Nurses are leaving ITU to do other jobs. In my unit, I’ve lost 5-10 with 10 years’ experience. These people are the backbone of a shift. They are going for less physical jobs, like Pip assessors or working in telephone triage.

Those coming through in the bottom ranks are underprepared and inexperienced. We try to support them the best we can but they rapidly become disillusioned. A lot of people are also quietly quitting from the job – just doing the bare minimum. We now have a downtrodden workforce, psychologically less able to do the job.

Critical care nurses are regularly being asked to support other parts of the hospital. It’s becoming a regular feature every day: wrung-out nurses sent to other areas on their days off that they aren’t experienced in. Some of the nurses have never worked on a ward during their training. It feels very unsafe and it makes people leave or go on sick leave.

We’re having problems with discharge; we have patients sitting in ITU beds who should be on wards, meaning the capacity on ITU is lowered as it’s a domino effect. There’s not enough staff or beds; the number of patients needing a hospital bed is increasing and will continue to. Everyone is trying to get scheduled work done, but cancellations will increase.

Hospital physiotherapist, north of England

‘We’re making more risky discharges’

There’s no care in the community, which has this huge spiral effect – patients stay longer and pick up another infection. People die in the hospital because we can’t get them home. It has got to a crisis point – I never thought it would get this bad.

A year ago, most patients who were fit for discharge were waiting two to three weeks at most; now it’s six to eight weeks. I think our longest has been about three months. The knock-on effect is that A&E is busier – there’s pressure on all of us to get people out.

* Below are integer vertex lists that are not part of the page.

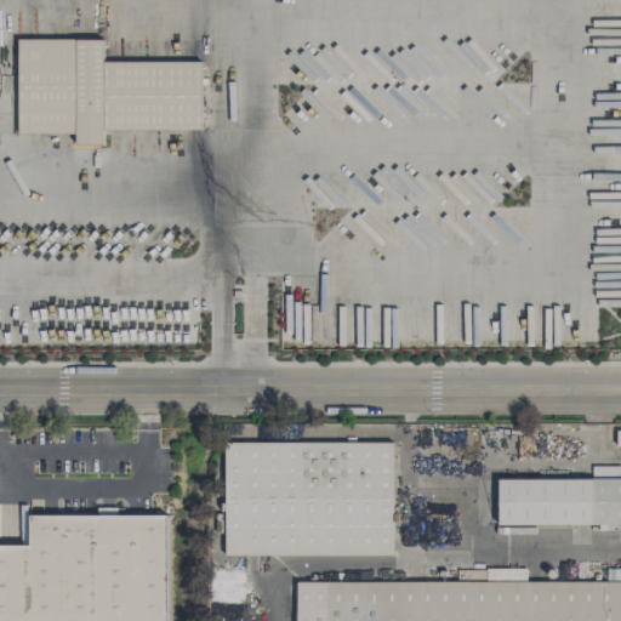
[(201,62),(103,61),(103,39),(17,39),(17,134),(75,134),(75,144),(103,144),(103,130),(200,130),(201,62)]
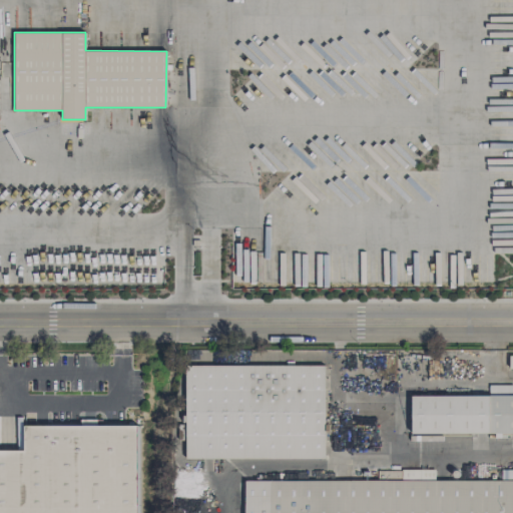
[(325,365),(186,364),(185,458),(325,460),(325,365)]
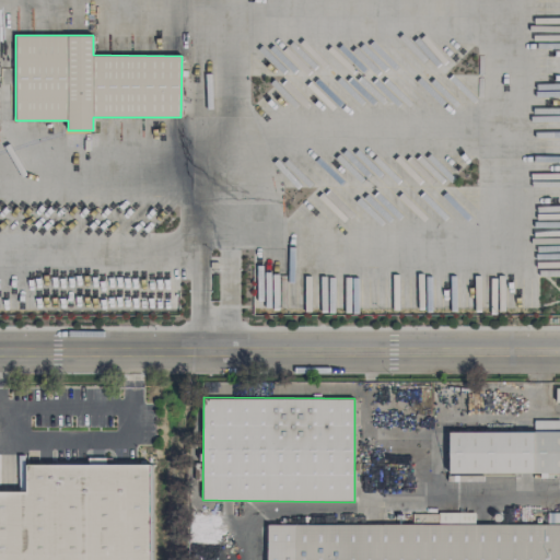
[(559,473),(559,430),(559,419),(533,419),(533,431),(450,431),(448,473),(559,473)]
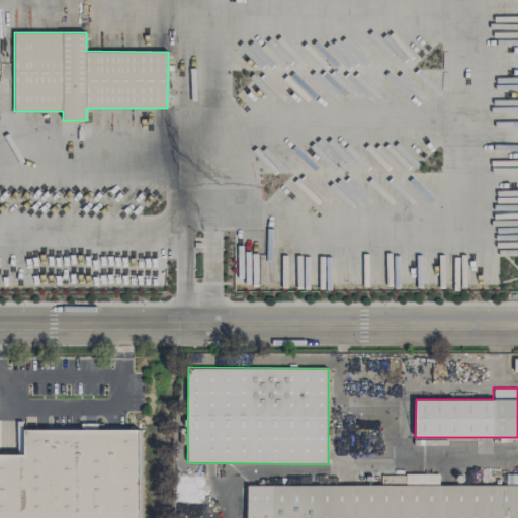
[(139,517),(140,428),(96,428),(96,422),(82,422),(82,428),(24,428),(24,453),(0,452),(0,517),(139,517)]
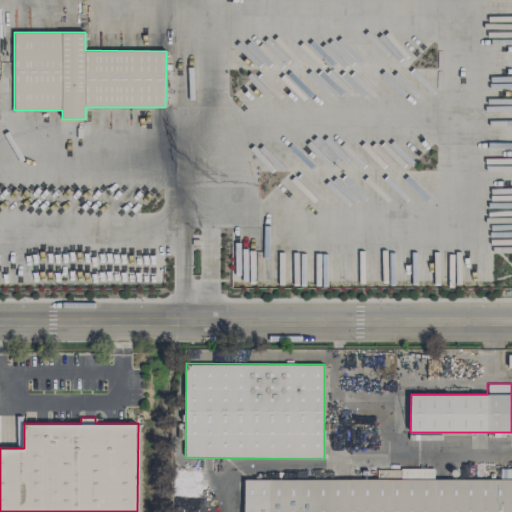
[(245,478),(244,511),(511,511),(511,475),(511,477),(506,479),(433,479),(434,469),(400,468),(403,477),(396,480),(245,478)]
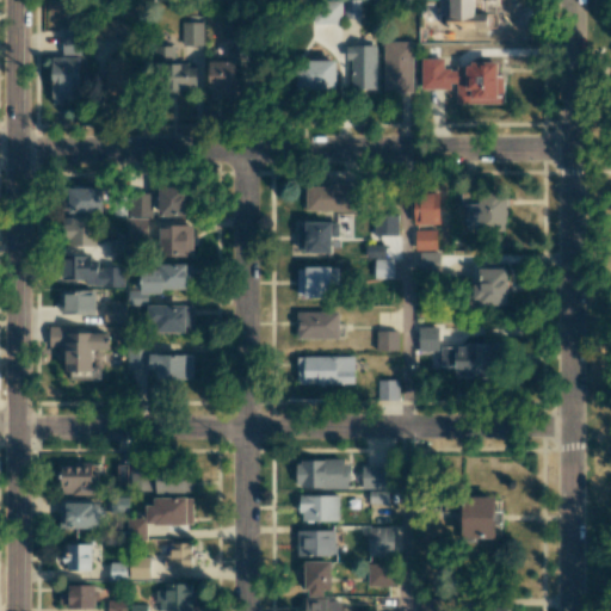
[(360,0),(352,0),(343,0),(343,18),(359,19),(360,0)]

We now have half the number of physiotherapists and assistants than before the pandemic. Staff leave and are not replaced, or are replaced by a more junior staff member. The guideline for stroke patients is they should have 45 minutes of therapy over five days – there’s no way we can provide that. We have to prioritise patients and that has a knock-on effect on length of stay.

Nurses are understaffed, too, which affects our ability to do our job effectively. In an ideal world, when we come in patients are dressed and ready for physio – now, through no fault of nurses, we have to help with that. It has a massive knock-on effect on their allocated therapy time.

A consequence of not having care in the community is that we have to make more risky discharges. If it’s marginal we now take that decision – we might send someone home who needs four care visits a day with just one. We’re having to use family, who are often desperate to get the patient home, as second carers a lot now. Sometimes the family doesn’t understand how dependent the patient now is and then they get readmitted because they can’t cope.

When patients are readmitted because support is not in place it makes you so disillusioned. It’s mostly elderly and frail patients with more complex needs. We have a growing elderly population but nothing in place.